小春日和みたいな人
直美はなぜ、小川のプロポーズに戸惑うのだろう。
仕事をして帰宅すると、りん(見上愛)や美津(水野美紀)や環(英茉)がおしゃべりしている声が聞こえる。
玄関で小川に鼻緒を直してもらったものを見る。赤い布が鼻緒代わりになっている。
家に入ると、今日の夕飯はカレー。女性4人でカレーを食べる。
もし小川と結婚したら、このはじめてできたかけがえのないあたたかな家族と離れることになる。それが直美には気がかりなのではないだろうか。
このへんも直美が変わったところ。家族がいなくて、誰に対しても反抗的だったときとはえらい違い。自分には何もないと思っていたが、手放したくないものができてしまったのだ。
第98回は、マッチの火を筆頭にあたたかさがテーマになっている。
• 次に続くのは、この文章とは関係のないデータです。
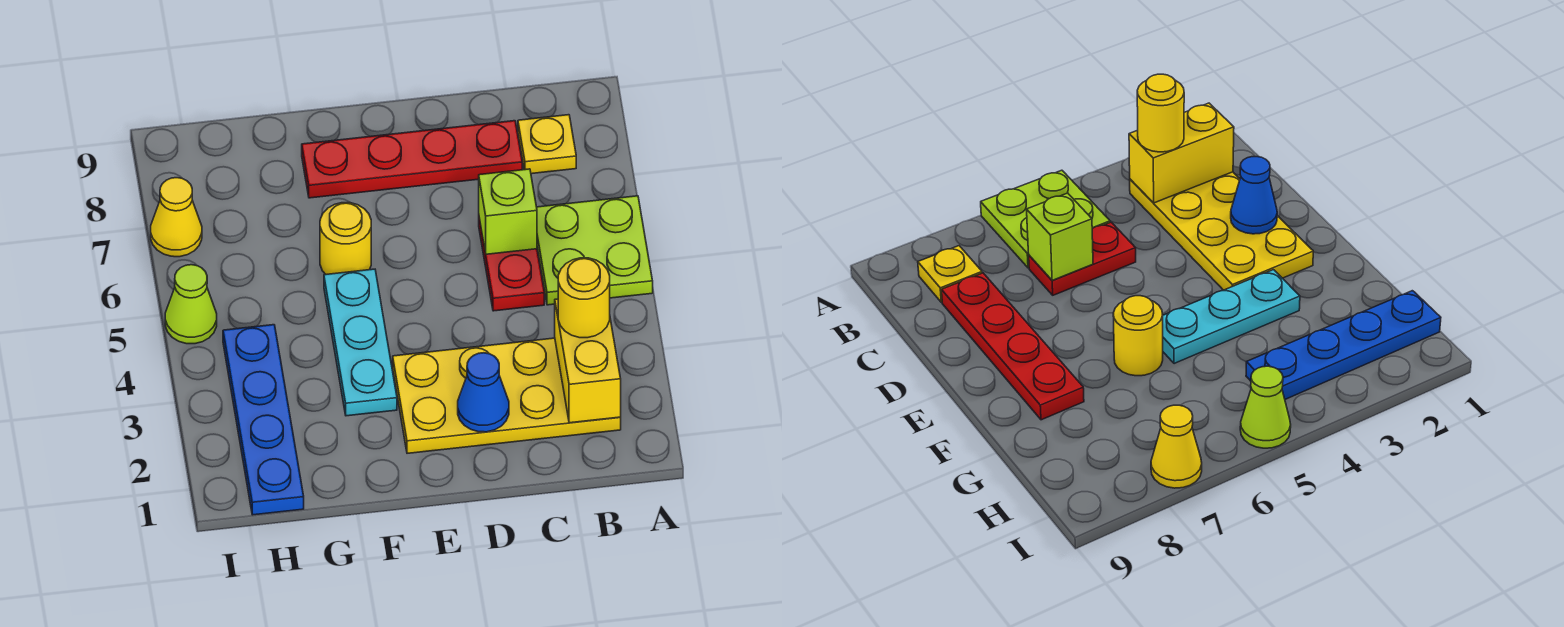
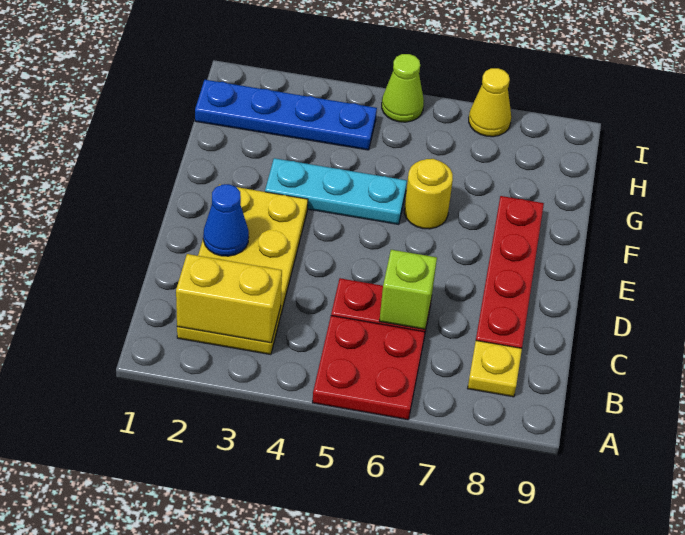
lime plate A5:B6 level 1 -> red plate A5:B6 level 1
yellow round brick B3 level 3 -> none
環が「小春日和」の意味をりんに聞く。
「冬の始まりの春みたいにあたたかい日のこと」とりんが教えると、
「シマケンさんみたい」と環はなにげなく言う。
彼女にとって、シマケン(佐野晶哉)はあたたかい存在のようだ。その小春日和のようなシマケンが「最近来ないの」と環は心配。
そりゃそうだ。
シマケンは花をもって、りんを訪ねたとき横沢に邪魔されて、しかも横沢がりんにプロポーズしたと聞きすっかり気落ちしていた。シマケンのあたたかな光に影が落ちている。
どうする、どうなるシマケン。いい加減、はっきりさせるときであろう。
ところで、りんはいろんな男性にモテているが、誰も環をネックにはしない。自分の子ではない子を男性が愛してくれるか、子どもがなついてくれるか、そういうことを気にするドラマもあるけれど、それがないのがホッとする。
環の実父を演じた三浦貴大の母・山口百恵のヒット曲のひとつ「秋桜」(1977年)の歌詞に「小春日和」のワードが含まれている。ある年代の視聴者は「小春日和」の意味を学んだのがこの歌きっかけだった人も少なくないのではないだろうか。